Answer and explanation below the fold…

If I told you it was my birthday and I wanted a cake, and you liked me enough to provide one (pretty please?), you’d have a couple options. You could go to the grocery store and buy all the ingredients, and then go home and start baking. Or, you could go to the same store and go to a different aisle, buy a pre-made cake, and spend the time you would have been baking watching awesome videos on the internet. Listen, I’m glad you like me and all, but you don’t really need to take all that time making me a cake. Internet videos. Get some.

What I mean to say is: when the SAT asks you to find an expression (by which I mean anything other than just a plain old variable like *x*) you should look for a way to **solve directly for that expression**. Your mantra for a question like this: “** How do I go from what they gave me to what they want?**”

Often, you’ll be adding or subtracting two equations.

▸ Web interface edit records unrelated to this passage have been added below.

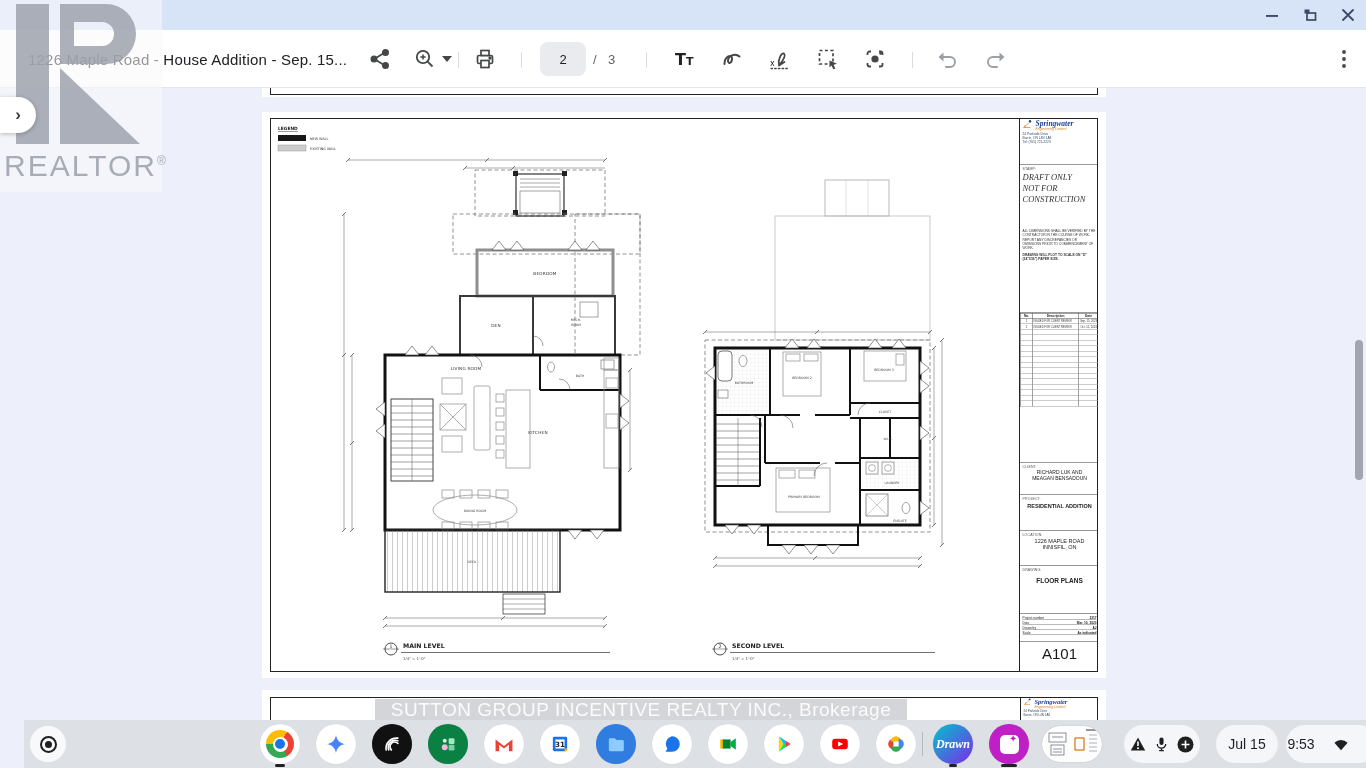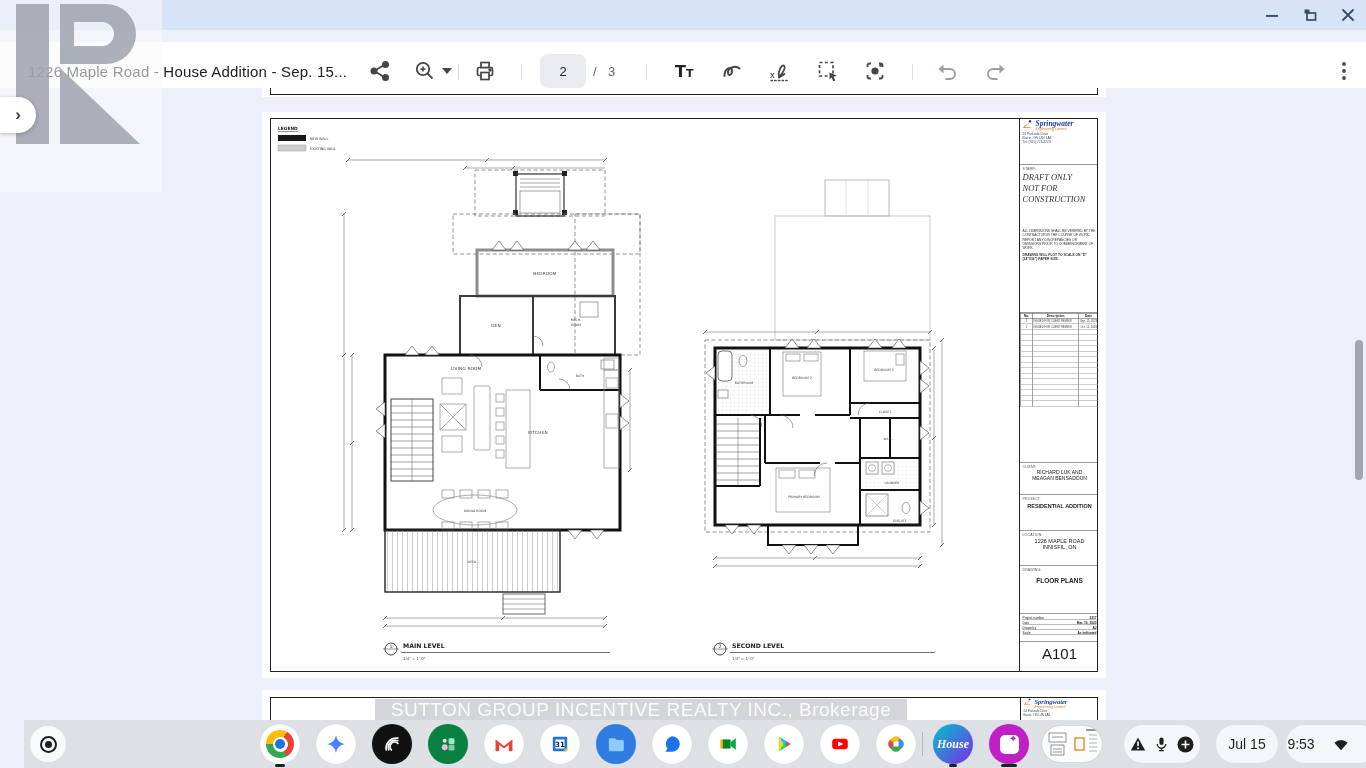--- a/index.html
+++ b/index.html
@@ -12,7 +12,7 @@
   .win-btn { width:16px; height:16px; display:flex; align-items:center; justify-content:center; cursor:default; }
 
   .toolbar { position:absolute; left:0; top:30px; width:1366px; height:58px; background:#ffffff;
-    border-bottom:1px solid #e4e6ea; display:flex; align-items:center;margin-top:12px; }
+    border-bottom:1px solid #e4e6ea; display:flex; align-items:center; }
   .doc-title { position:absolute; left:28px; top:0; height:58px; display:flex; align-items:center;
     font-size:15px; color:#202124; letter-spacing:.2px; }
   .tb-ic { position:absolute; top:17px; width:24px; height:24px; }

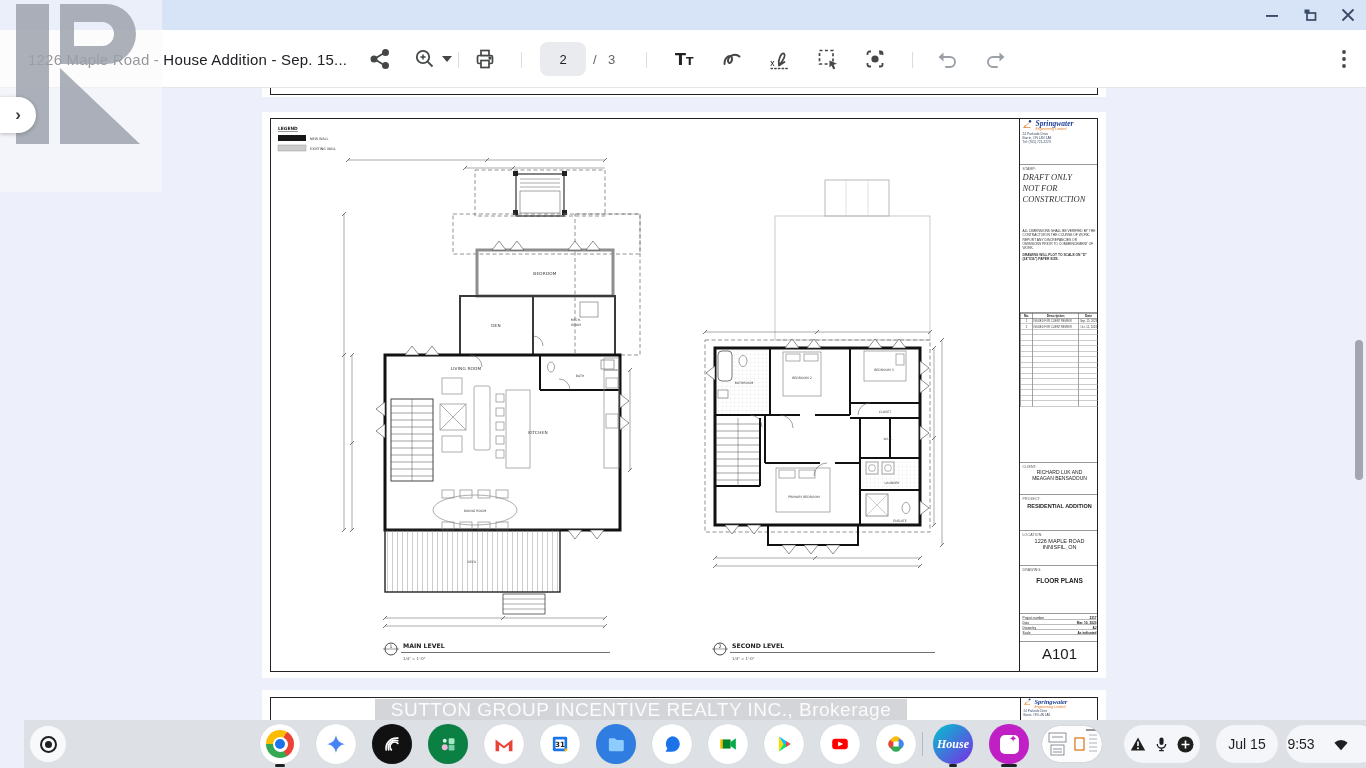--- a/index.html
+++ b/index.html
@@ -225,6 +225,9 @@
       <path d="M52,66 L132,142 H52 Z"></path>
     </g>
   </svg>
+  <div class="wm-text">
+    <span>REALTOR</span><sup>®</sup>
+  </div>
 </div>
 
 <div class="viewer">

That doesn’t do us any good with this problem, though. For this one, we’re going to have to get a little more creative. Note that we are given three equations containing parts of what we want: *abc*. How do we go from what they gave us to what they want?

Try multiplying everything you have together:

(*ab*)(*bc*)(*ac*) = (1.5)(6)(25)

*abbcac* = 225

Now simplify a little bit:

*aabbcc* = 225

*a*^{2}*b*^{2}*c*^{2} = 225

(*abc*)^{2} = 225

And take the square root of both sides:

*abc* = 15.

That’s answer choice (C).